N+1 and Hot-Swap Application
When a problem does occur with a fan, appropriate action needs to be taken. Sometimes shutting the system down to prevent damage is all that is required. However, in systems that need to minimize downtime, this is not a very attractive option. Figure 15 shows an application allowing systems to continue to run even during a fan failure. This circuit uses a technique commonly called N+1. N+1 is the practice of using one more fan than is actually needed under worst-case conditions. This allows sufficient cooling to occur if any one fan fails. In addition, all fans should be placed on separate cards and designed so they can be hot-swapped in and out. This allows a bad fan to be removed and replaced while the unit is running, preventing any downtime.
Under most circumstances, more fans are running than are actually required, so reducing fan speed becomes even more relevant. However, in the event of a fan failure, the remaining fans need to spin at maximum speed. Also, the user needs to be notified to remove and replace the bad fan.

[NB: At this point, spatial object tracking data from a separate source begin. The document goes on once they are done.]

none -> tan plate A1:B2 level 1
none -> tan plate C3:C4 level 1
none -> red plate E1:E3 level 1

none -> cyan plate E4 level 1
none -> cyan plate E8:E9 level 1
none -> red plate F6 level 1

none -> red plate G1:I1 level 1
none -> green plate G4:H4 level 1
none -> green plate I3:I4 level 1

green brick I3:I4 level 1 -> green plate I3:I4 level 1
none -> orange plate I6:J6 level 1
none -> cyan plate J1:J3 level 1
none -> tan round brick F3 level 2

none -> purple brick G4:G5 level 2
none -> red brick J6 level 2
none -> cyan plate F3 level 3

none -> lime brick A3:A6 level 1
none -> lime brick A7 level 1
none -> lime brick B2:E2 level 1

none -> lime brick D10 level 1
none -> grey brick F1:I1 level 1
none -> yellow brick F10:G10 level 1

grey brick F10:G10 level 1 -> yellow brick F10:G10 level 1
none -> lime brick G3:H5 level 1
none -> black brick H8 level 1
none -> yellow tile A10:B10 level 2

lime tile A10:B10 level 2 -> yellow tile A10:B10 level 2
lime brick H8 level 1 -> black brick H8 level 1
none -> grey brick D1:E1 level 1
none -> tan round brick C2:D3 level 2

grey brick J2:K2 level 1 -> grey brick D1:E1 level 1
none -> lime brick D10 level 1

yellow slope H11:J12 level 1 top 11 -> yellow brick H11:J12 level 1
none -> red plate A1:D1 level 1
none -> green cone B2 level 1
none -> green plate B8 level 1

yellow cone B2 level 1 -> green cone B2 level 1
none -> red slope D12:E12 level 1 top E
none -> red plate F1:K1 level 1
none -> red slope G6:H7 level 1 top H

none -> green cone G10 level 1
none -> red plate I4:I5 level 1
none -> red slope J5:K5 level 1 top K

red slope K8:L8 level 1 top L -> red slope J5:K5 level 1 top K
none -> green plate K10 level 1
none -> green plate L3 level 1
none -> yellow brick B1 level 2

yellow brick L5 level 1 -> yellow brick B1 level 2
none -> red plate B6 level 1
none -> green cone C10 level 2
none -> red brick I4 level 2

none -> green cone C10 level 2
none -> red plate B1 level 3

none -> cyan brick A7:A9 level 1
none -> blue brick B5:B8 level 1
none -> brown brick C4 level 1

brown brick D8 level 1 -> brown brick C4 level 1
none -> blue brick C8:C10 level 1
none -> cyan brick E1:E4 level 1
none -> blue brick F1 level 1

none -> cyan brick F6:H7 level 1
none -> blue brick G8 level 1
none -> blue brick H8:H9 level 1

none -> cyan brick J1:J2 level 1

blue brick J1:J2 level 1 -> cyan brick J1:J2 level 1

In Figure 15, the MAX6651s are configured via the SMBus-compatible interface to generate a logic low on GPIO0 whenever they cannot maintain their requested fan speeds. These outputs (which are open-drain with internal pullups) are tied together. Thus, any one of the three fans that cannot be maintained at the desired speed (due to failure) will cause this line to go low. This same line is then tied to all the GPIO1 pins. These pins are configured as inputs that will turn their respective fans on full speed when a logic low is applied. This way, a fan failure automatically results in all fans spinning at full speed. Another benefit is that no involvement is required from the microcontroller.
It may be desirable for the microcontroller to be interrupted whenever a problem occurs. This is easily accomplished by connecting GPIO0 to the interrupt pin, as shown. By doing this, the microcontroller can now determine which fan has failed by reading their speeds via the SMBus-compatible interface. With this knowledge, it can flag the user to replace the appropriate fan. GPIO2 of the MAX6651 can be read via the SMBus-compatible interface (or through an input pin on the microcontroller if available) to detect when a fan is removed or plugged in.
Systems that use multiple fans can experience an additional source of noise irritation due to beat frequencies between fans. Similar to the effect experienced in multiple-engine airplanes, two fans that are spinning at slightly different speeds will cause a beating noise. The frequency of the noise is related to the difference in speed. This effect can be subtle and is usually not a concern when it comes to most units. However, with higher-end systems, we may want to get rid of as much noise irritation as possible. The obvious solution is to spin the fans at exactly the same speed. Figure 16 shows an application doing just that.
The main problem with trying to get independent fans to spin at the same speed is that each MAX6651 has its own time base (oscillator frequency). These time bases are accurate enough to control fan speeds individually, but not accurate enough to prevent beating from occurring in multiple-fan systems. By configuring all the MAX6651s to use the same oscillator, this source of error is eliminated. To facilitate this, the MAX6651 can configure its GPIO2 pin to function as either an oscillator input or output. By configuring the first MAX6651 as a clock output and the rest as clock inputs, they will all run off the same frequency. Now with all parts running with the same clock, tight speed tolerances are achievable.
Fan speed control is useful for increasing the reliability, reducing the power consumption, and decreasing the noise of systems. Many different circuits and options can be selected in terms of trade-off in price and performance. This article provides some insight and possible solutions regarding various issues that have to do with implementing such control.